Work required
If a line below holds the word "align", count it; then say how many such lines there are and nothing else.

*** Opening of Data provided ***

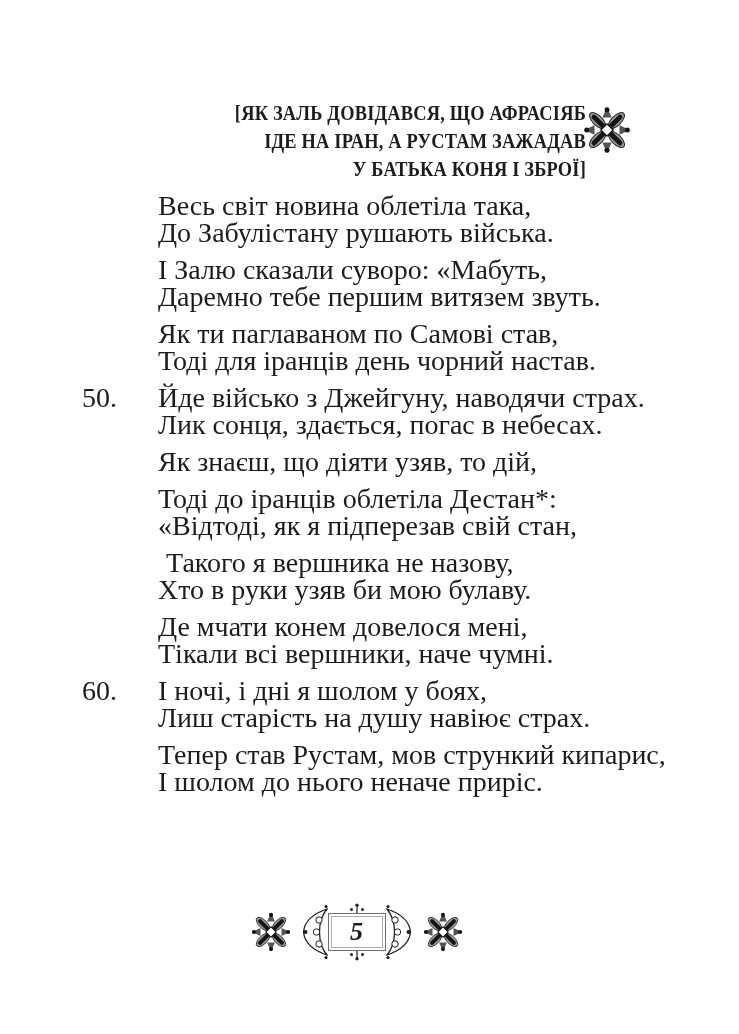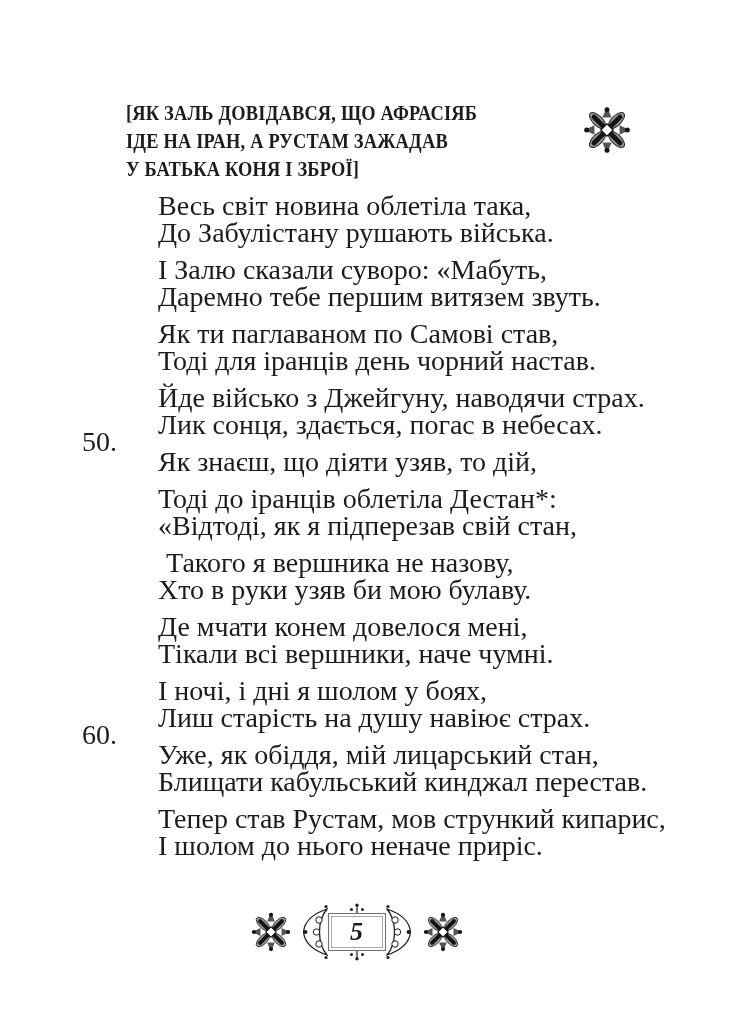--- a/index.html
+++ b/index.html
@@ -8,30 +8,30 @@
     position:relative;
     width:739px; height:1034px;
     background:#ffffff;
     font-family:"Liberation Serif", serif;
     color:#1c1c1c;
     overflow:hidden;
   }
   
   .title {
     position:absolute; top:99px; left:106px; width:500px;
-    text-align:left; font-weight:bold;
+    text-align:right; font-weight:bold;
     font-size:20px; line-height:28px; letter-spacing:0.2px;
   }
   .title .tline { transform:scaleX(0.92); transform-origin:50% 50%; white-space:nowrap; }
   
   .head-ornament { position:absolute; left:582px; top:103px; width:50px; height:54px; }
   
   .poem { position:absolute; left:158px; top:192px; font-size:28px; line-height:27px; }
   .stanza { position:relative; margin-bottom:10px; }
-  .stanza-num { position:absolute; left:-76px; top:0;margin-top:44px; }
+  .stanza-num { position:absolute; left:-76px; top:0; }
   .vline { white-space:nowrap; }
   .vline.indent { padding-left:8px; }
   
   .footer {
     position:absolute; top:903px; left:0; width:739px;
     display:flex; justify-content:center; align-items:center; gap:10px;
     transform:translateX(-13px);
   }
   .rosette { width:42px; height:46px; }
   .pnum-group { display:flex; align-items:center; }
@@ -151,24 +151,20 @@
       <div class="vline">Де мчати конем довелося мені,</div>
       <div class="vline">Тікали всі вершники, наче чумні.</div>
     </div>
 
     <div class="stanza">
       <div class="stanza-num">60.</div>
       <div class="vline">І ночі, і дні я шолом у боях,</div>
       <div class="vline">Лиш старість на душу навіює страх.</div>
     </div>
 
-    <div class="stanza">
-      <div class="vline">Уже, як обіддя, мій лицарський стан,</div>
-      <div class="vline">Блищати кабульський кинджал перестав.</div>
-    </div>
 
     <div class="stanza">
       <div class="vline">Тепер став Рустам, мов стрункий кипарис,</div>
       <div class="vline">І шолом до нього неначе приріс.</div>
     </div>
 
   </div>
 
   <div class="footer">
     <svg class="rosette" viewBox="0 0 48 48">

*** Close of Data provided ***

Written answer
4